= Extended mind thesis =

Philosophy of mind where the mind resides beyond the brain and body

In philosophy of mind, the extended mind thesis (EMT) says that the mind does not exclusively reside in the brain or even the body but extends into the physical world. The thesis proposes that some objects in the external environment can be part of a cognitive process and in that way function as extensions of the mind itself. Examples of such objects are written calculations, a diary, or a personal computer; in general, it concerns objects that store information. The hypothesis considers the mind to encompass every level of cognition, including the physical level.

It was proposed by Andy Clark and David Chalmers in their 1998 paper "The Extended Mind". They describe the idea as "active externalism, based on the active role of the environment in driving cognitive processes."

For the matter of personal identity (and the philosophy of self), the EMT has the implication that some parts of a person's identity can be determined by their environment.

=="The Extended Mind"==
"The Extended Mind" by Andy Clark and David Chalmers (1998) is the paper that originally stated the EMT. Clark and Chalmers present the idea of active externalism (not to be confused with semantic externalism), in which objects within the environment function as a part of the mind. They argue that the separation between the mind, the body, and the environment is an unprincipled distinction. Because external objects play a significant role in aiding cognitive processes, the mind and the environment act as a "coupled system" that can be seen as a complete cognitive system of its own. In this manner, the mind is extended into the physical world. The main criterion that Clark and Chalmers list for classifying the use of external objects during cognitive tasks as a part of an extended cognitive system is that the external objects must function with the same purpose as the internal processes.
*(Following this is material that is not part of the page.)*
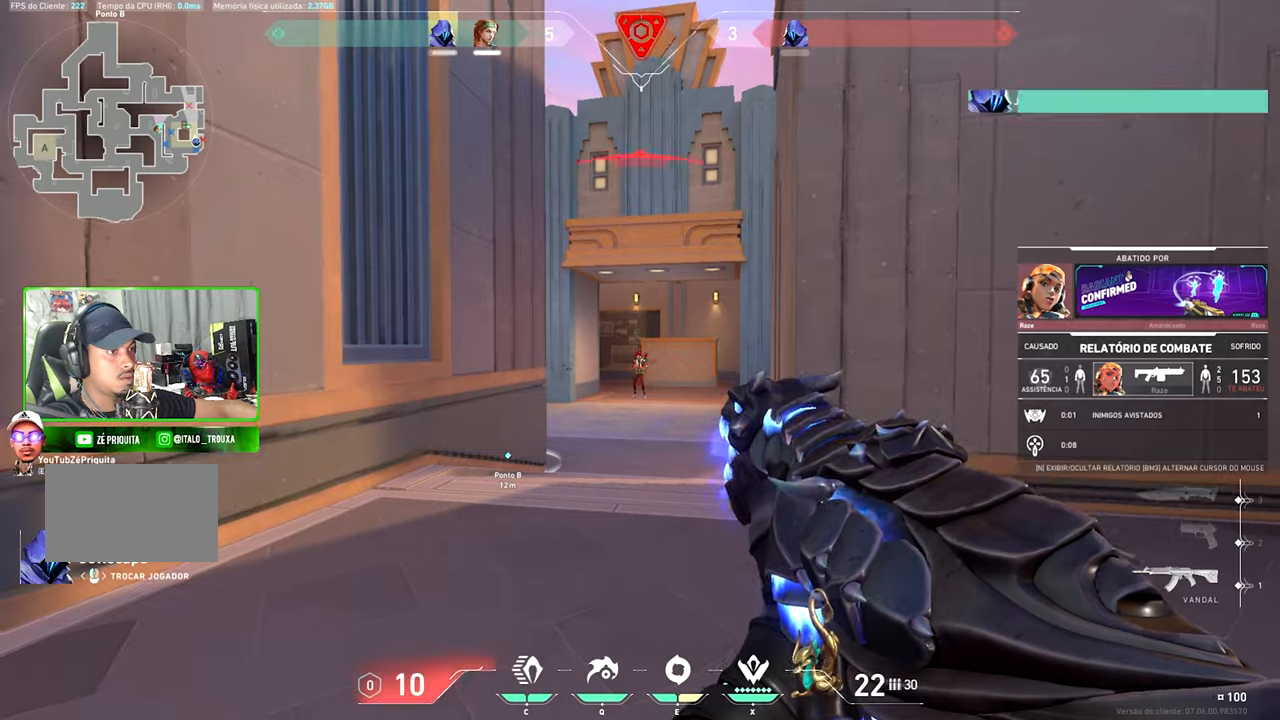
{"keys": ["v"], "mouse": [], "mouse_move": "still", "events": []}
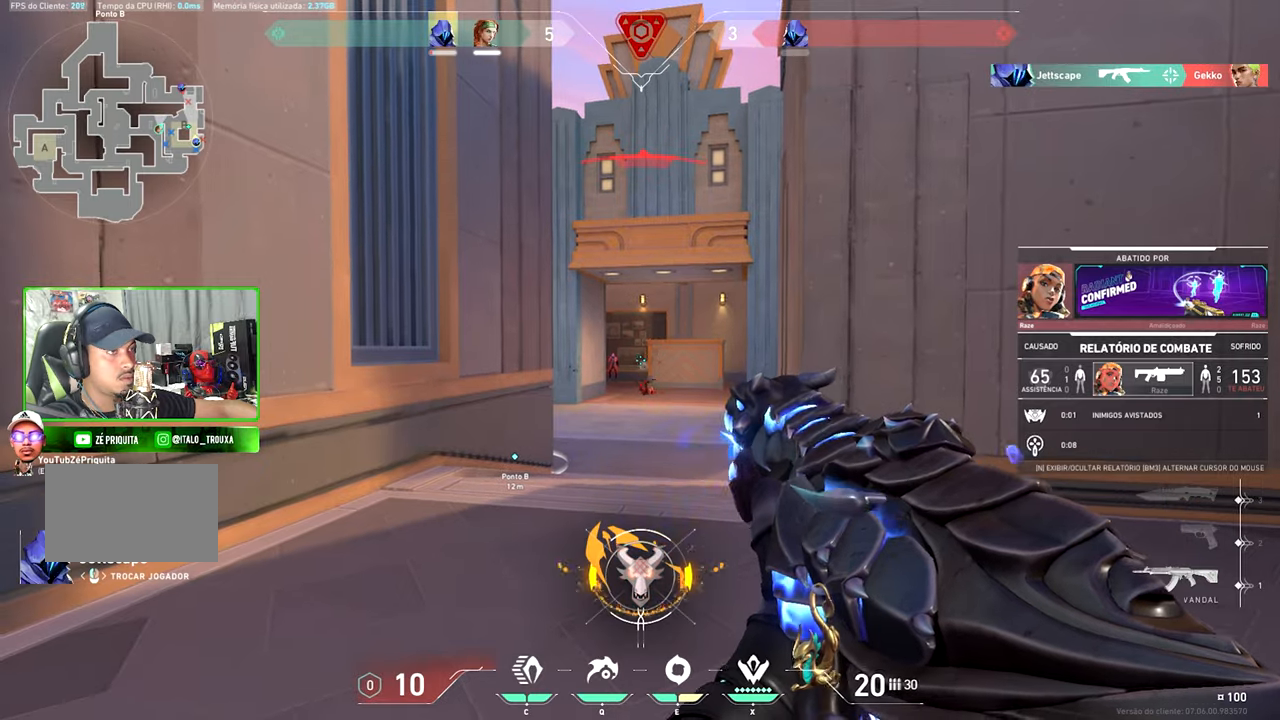
{"keys": [], "mouse": [], "mouse_move": "still", "events": [[250, "v", "up"]]}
Clark and Chalmers present a thought experiment to illustrate the environment's role in connection to the mind. The fictional characters Otto and Inga are both travelling to a museum simultaneously. Otto has Alzheimer's disease, and has written all of his directions down in a notebook to serve the function of his memory. Inga is able to recall the internal directions within her memory. The argument is that the only difference existing in these two cases is that Inga's memory is being internally processed by the brain, while Otto's memory is being served by the notebook. In other words, Otto's mind has been extended to include the notebook as the source of his memory. The notebook qualifies as such because it is constantly and immediately accessible to Otto, and it is automatically endorsed by him. They also suggest Otto's notebook should be considered an extension of himself; the notebook in a way becomes a "fragile biological limb or organ" that Otto wants to protect from harm.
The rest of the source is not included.